Data provided —

────

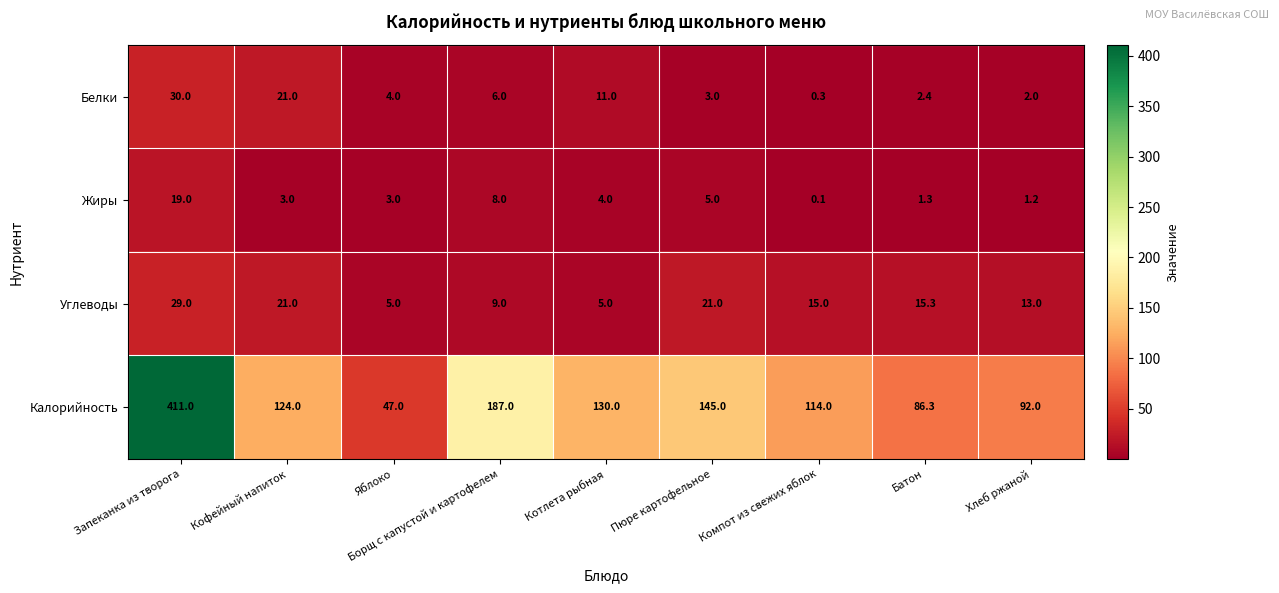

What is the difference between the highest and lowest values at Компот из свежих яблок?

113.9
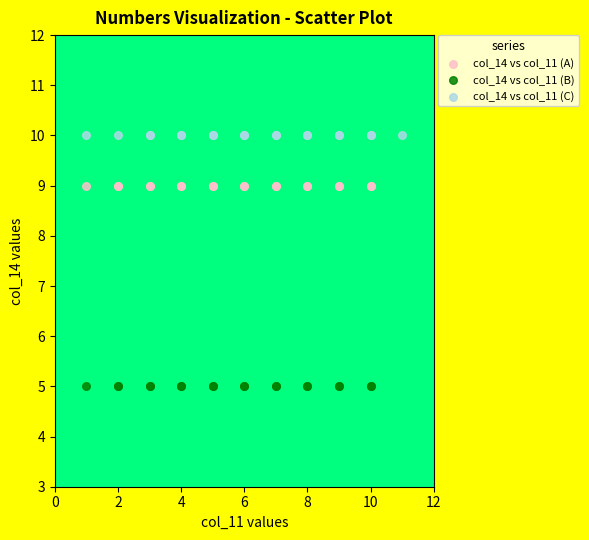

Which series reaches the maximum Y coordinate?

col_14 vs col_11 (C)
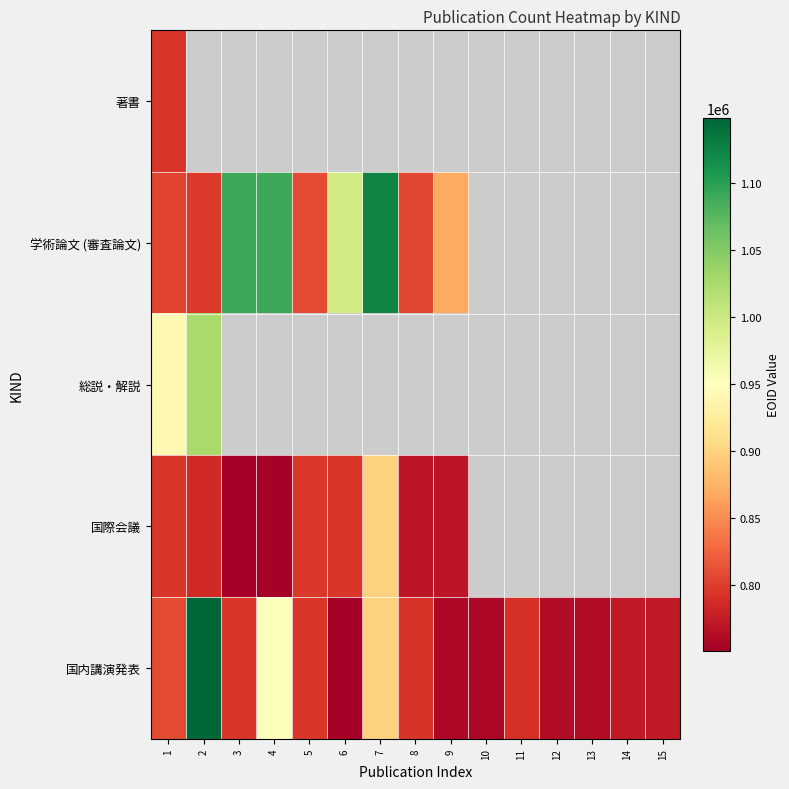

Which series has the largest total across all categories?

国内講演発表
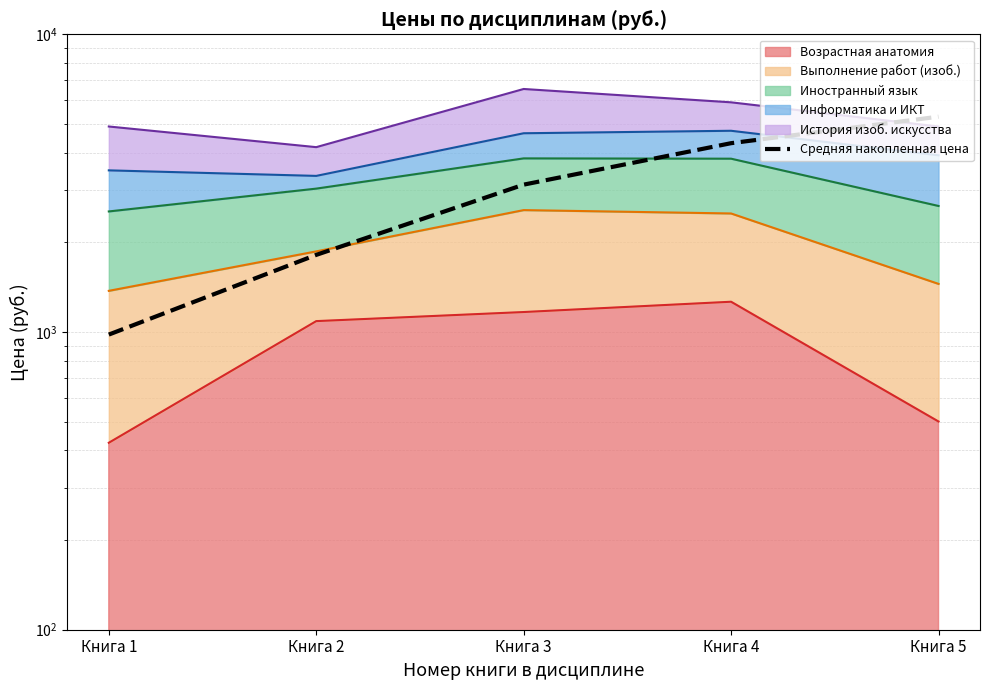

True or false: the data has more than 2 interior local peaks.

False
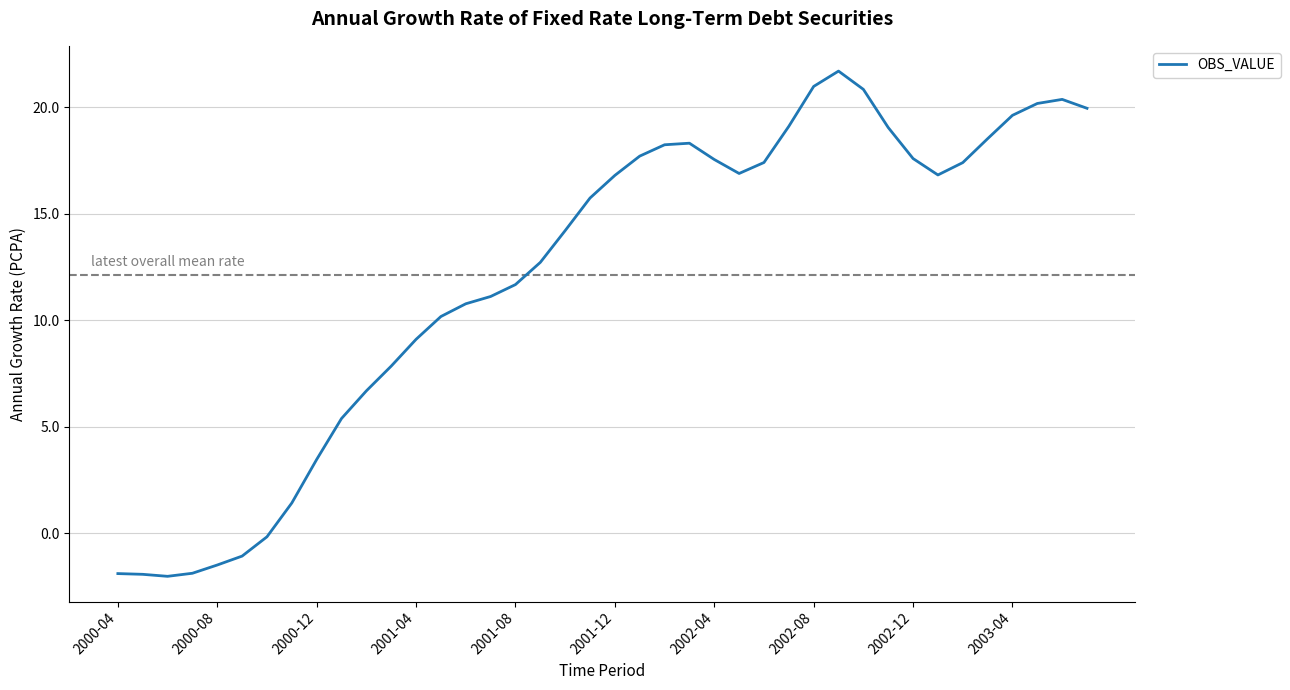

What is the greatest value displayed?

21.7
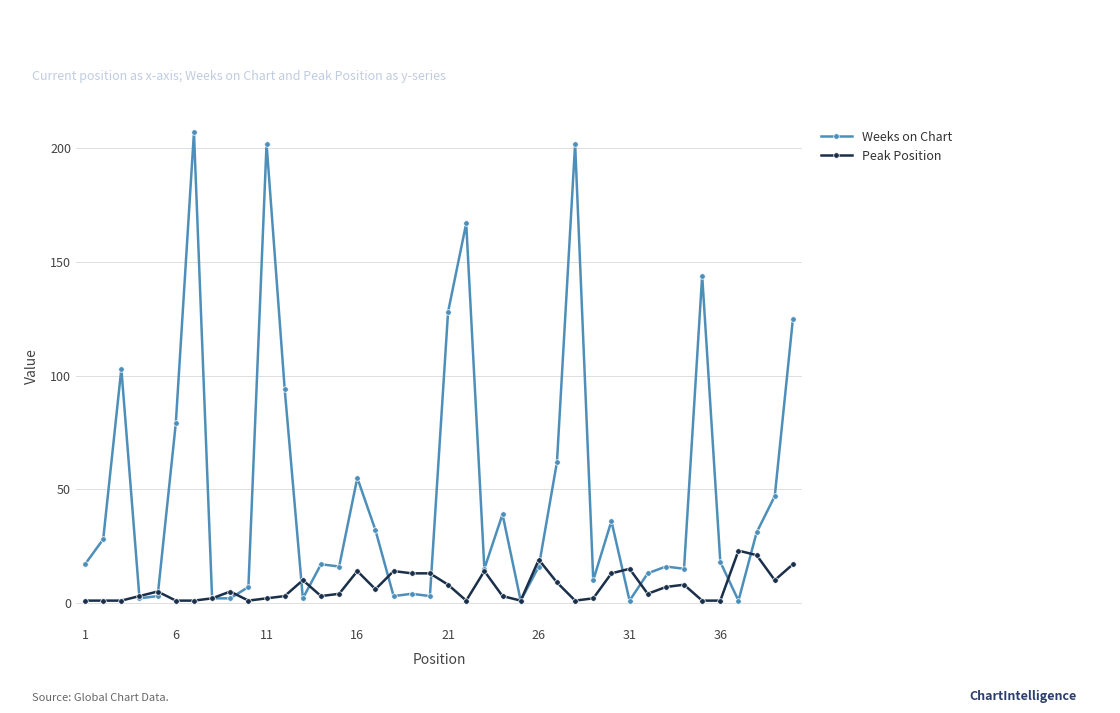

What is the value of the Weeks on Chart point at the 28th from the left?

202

────

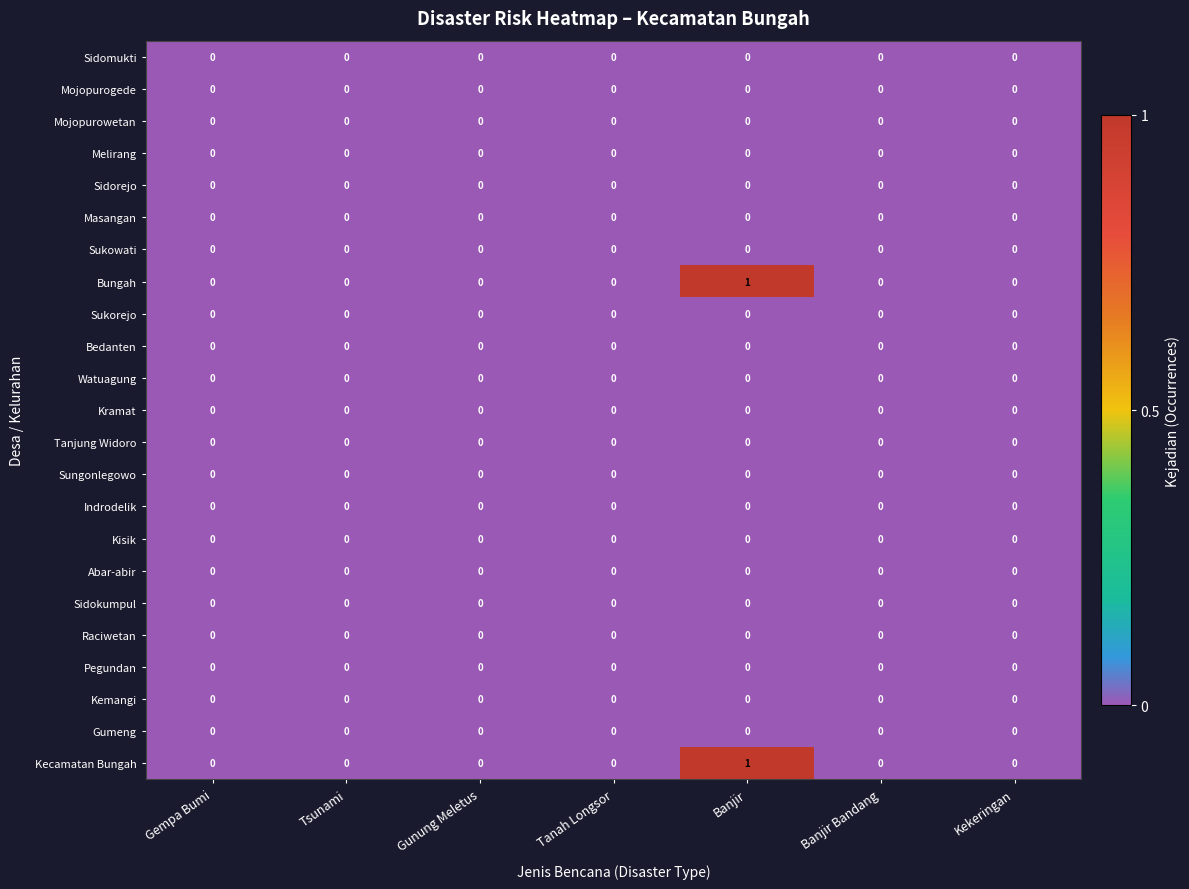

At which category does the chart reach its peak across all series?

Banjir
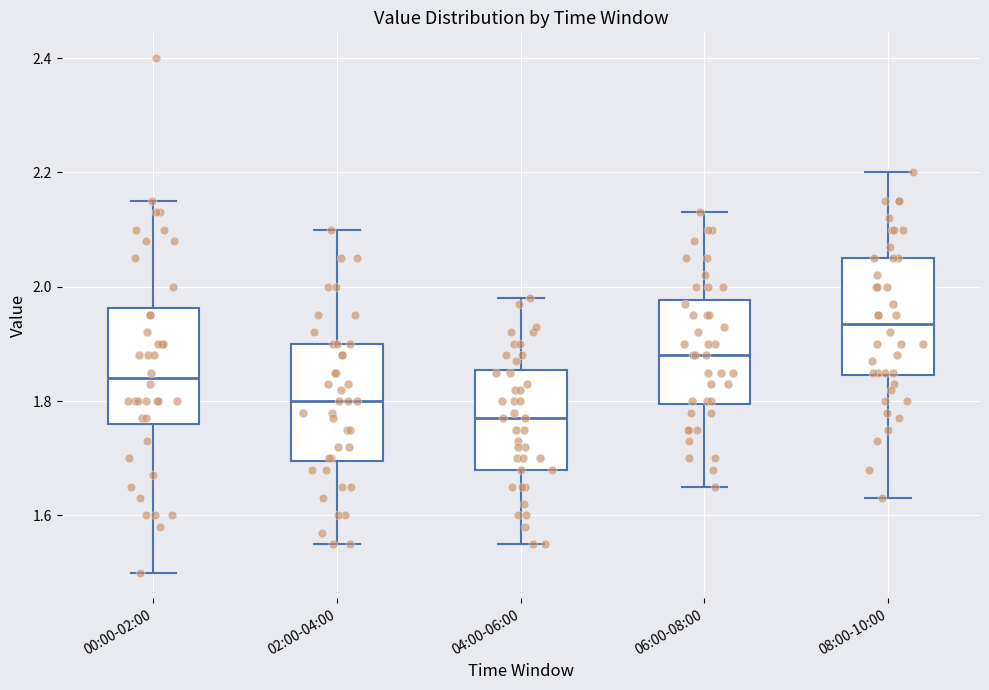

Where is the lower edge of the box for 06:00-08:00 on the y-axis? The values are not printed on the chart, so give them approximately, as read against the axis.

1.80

────

Exercise goal —
Report each line of the listing above in which the word "across" appears, copying the line in full.

Response to this exercise —
Which series has the largest total across all categories?
At which category does the chart reach its peak across all series?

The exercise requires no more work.